Last weekend we went to visit our daughter, Rose, in Knoxville, TN. We originally were going to have a family camping trip; but Amy (wife) was sick and we decided to change plans. On Saturday we would visit Rose and on Sunday, I would hike alone.

Since I was only day hiking I did not need to pack much. My day pack stays packed and ready to go. I would only have to add water and make a few clothing changes to match the weather.

Sunday morning, I woke early and made the hour drive from Knoxville to the Great Smoky Mountain National Park. At the trailhead, I quickly ate a piece of cold pizza, finished off my coffee, and started hiking Mount LeConte.

Hiking at a steady pace, I only stopped to take photos. I grew a little hungry as I climbed but decided to wait until reaching the summit before eating. The hard refrozen snow on the upper mountain slowed my pace and took more energy than expected. Finally at an intersection near the top of the mountain, I stopped to put on an extra layer, change into boots, and grab a bite to eat.

The only problem was I could not find my food bag. I knew exactly what items should have been in my food bag, I just couldn't find it.

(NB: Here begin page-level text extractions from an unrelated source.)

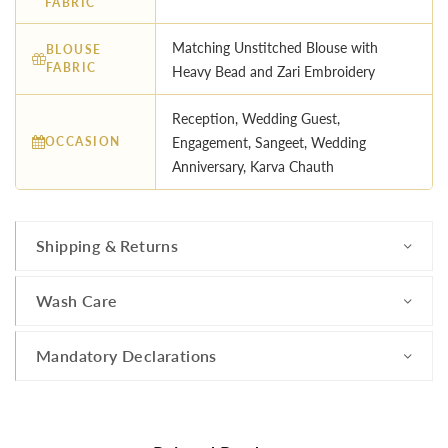
FABRIC
Matching Unstitched Blouse with
BLOUSE
FABRIC
Heavy Bead and Zari Embroidery
Reception, Wedding Guest,
OCCASION
Engagement, Sangeet, Wedding
Anniversary, Karva Chauth
Shipping & Returns
Wash Care
Mandatory Declarations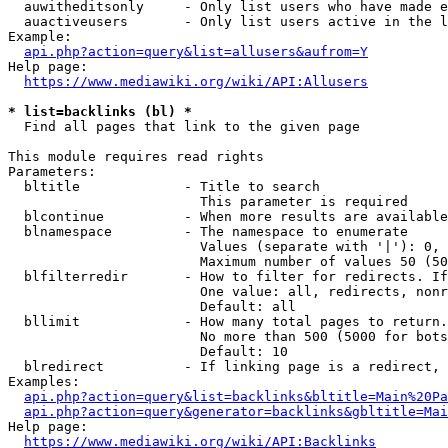
  auwitheditsonly     - Only list users who have made e
  auactiveusers       - Only list users active in the l
Example:

api.php?action=query&list=allusers&aufrom=Y
Help page:

https://www.mediawiki.org/wiki/API:Allusers
* list=backlinks (bl) *
  Find all pages that link to the given page

This module requires read rights

Parameters:

  bltitle             - Title to search

                        This parameter is required

  blcontinue          - When more results are available
  blnamespace         - The namespace to enumerate

                        Values (separate with '|'): 0, 
                        Maximum number of values 50 (50
  blfilterredir       - How to filter for redirects. If
                        One value: all, redirects, nonr
                        Default: all

  bllimit             - How many total pages to return.
                        No more than 500 (5000 for bots
                        Default: 10

  blredirect          - If linking page is a redirect, 
Examples:

api.php?action=query&list=backlinks&bltitle=Main%20Pa
api.php?action=query&generator=backlinks&gbltitle=Mai
Help page:

https://www.mediawiki.org/wiki/API:Backlinks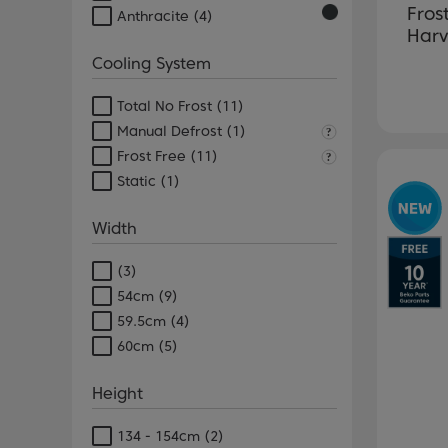
Fros
Anthracite
(4)
Harv
Cooling System
Total No Frost
(11)
Manual Defrost
(1)
Frost Free
(11)
Pr
Static
(1)
Width
(3)
54cm
(9)
59.5cm
(4)
60cm
(5)
Height
134 - 154cm
(2)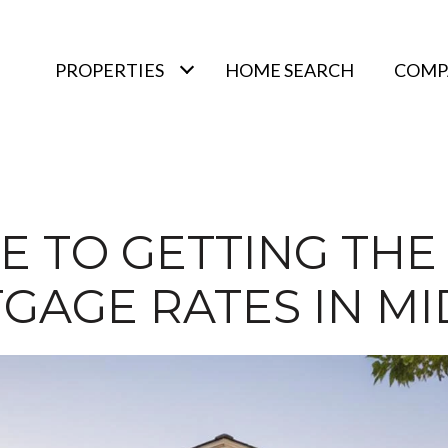
PROPERTIES
HOME SEARCH
COMPA
E TO GETTING THE
GAGE RATES IN MID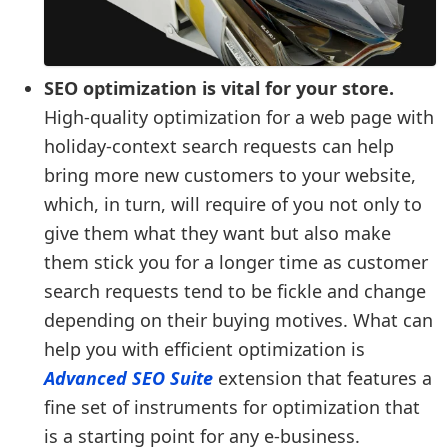
SEO optimization is vital for your store.
High-quality optimization for a web page with
holiday-context search requests can help
bring more new customers to your website,
which, in turn, will require of you not only to
give them what they want but also make
them stick you for a longer time as customer
search requests tend to be fickle and change
depending on their buying motives. What can
help you with efficient optimization is
Advanced SEO Suite
extension that features a
fine set of instruments for optimization that
is a starting point for any e-business.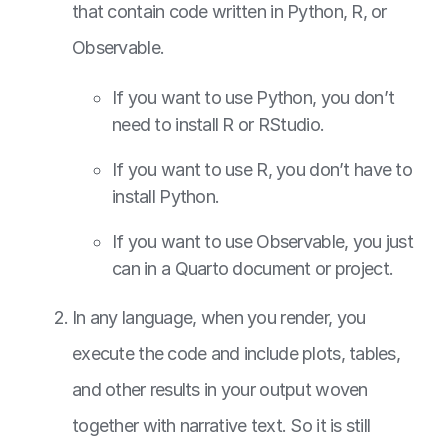
that contain code written in Python, R, or
Observable.
If you want to use Python, you don’t
need to install R or RStudio.
If you want to use R, you don’t have to
install Python.
If you want to use Observable, you just
can in a Quarto document or project.
In any language, when you render, you
execute the code and include plots, tables,
and other results in your output woven
together with narrative text. So it is still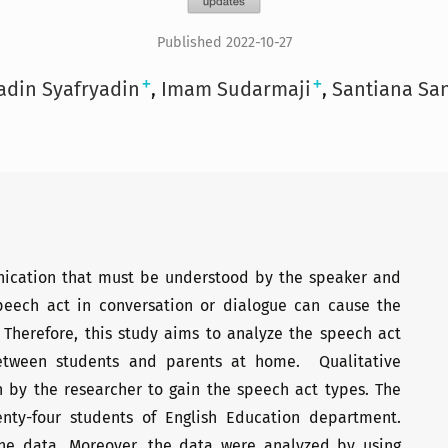
Published 2022-10-27
+
+
adin Syafryadin
Imam Sudarmaji
Santiana Sa
nication that must be understood by the speaker and
speech act in conversation or dialogue can cause the
 Therefore, this study aims to analyze the speech act
between students and parents at home. Qualitative
 by the researcher to gain the speech act types. The
enty-four students of English Education department.
the data. Moreover, the data were analyzed by using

I was chilling so I decided to continue walking and look more thoroughly at a site better protected from the wind.

At the LeConte Lodge there was a sign saying "closed." I didn't know what the Lodge's status was going to be when I started the hike, but I thought a hot lunch would have been nice. After climbing to High Top, the summit, I stopped at the hiker's shelter and took everything out of my pack. The shelter would have been a great place for lunch, except my food bag decided not to make the trip.

I was hungry and could not figure out what happened to my food. I did not recall seeing the food bag at the trailhead; but I did not search for it in my pack, I only added a few things.

As I left the top of LeConte I knew it was going to be a hungry hike down the mountain. I distracted my thoughts of hunger by trying to solve the Case of the Missing Food Bag and singing "99 pieces of pizza in the the box, 99 pieces of pizza, take one out, eat it down, 98 pieces of pizza in the box; ..." On returning to the trailhead I still did not find the food bag; but I did find the pizza box. I sat on the tailgate eating and singing like a happy hiker.

It was a few days later before the mystery was solved. I found the food bag hidden underneath my front seat of the car. I had taken it out of my pack during Saturday's drive to Knoxville and did not replace it. Oops.

A few notes ...

  • I resolved to start checking my packing list before leaving the trailhead - even on dayhikes!
  • It is disgusting to have to be so absorbed with packing, but the essentials are really essential.
  • I slowed my pace when I found that I did not have food. I could not afford an injury slowing me even further.
  • Yes, I just wrote about the essentials. Leaving an essential is the first building block to an emergency.
  • If I had tried to eat before reaching the top, I would have probably turned around.